Question records:

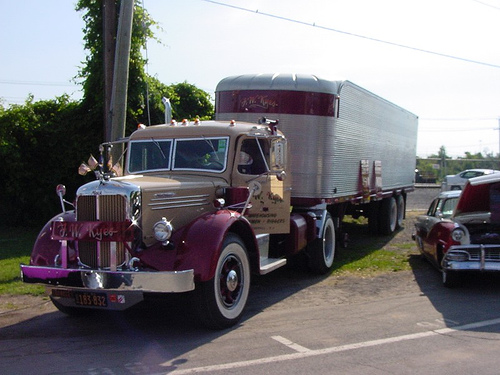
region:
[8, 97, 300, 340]
The purple and tan truck cab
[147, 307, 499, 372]
The white lines on the ground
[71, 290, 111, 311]
The license plate of the truck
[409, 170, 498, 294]
The white and red car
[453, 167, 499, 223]
The hood of the white and red car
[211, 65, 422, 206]
The trailer behind the truck cab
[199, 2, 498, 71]
The wires passing over the cars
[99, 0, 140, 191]
The poles behind the cab of the truck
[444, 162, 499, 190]
The white care in the background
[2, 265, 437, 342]
The dirt between the street and the grass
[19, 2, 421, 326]
Purple, gold and white horse truck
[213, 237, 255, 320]
Front left wheel of truck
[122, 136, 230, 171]
Front windshield of big truck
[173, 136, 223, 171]
Left front windshield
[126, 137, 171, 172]
Right front windshield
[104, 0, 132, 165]
Big rig exhaust pipe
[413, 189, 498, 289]
Car parked next to the big rig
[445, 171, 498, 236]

- _Problem details_: Rewrite the lines of the material as a numbered list, starting with the line containing "[173, 136, 223, 171]" and going on through the end of the material. Leave out any blank lines.

- _Exercise answer_:
1. [173, 136, 223, 171]
2. Left front windshield
3. [126, 137, 171, 172]
4. Right front windshield
5. [104, 0, 132, 165]
6. Big rig exhaust pipe
7. [413, 189, 498, 289]
8. Car parked next to the big rig
9. [445, 171, 498, 236]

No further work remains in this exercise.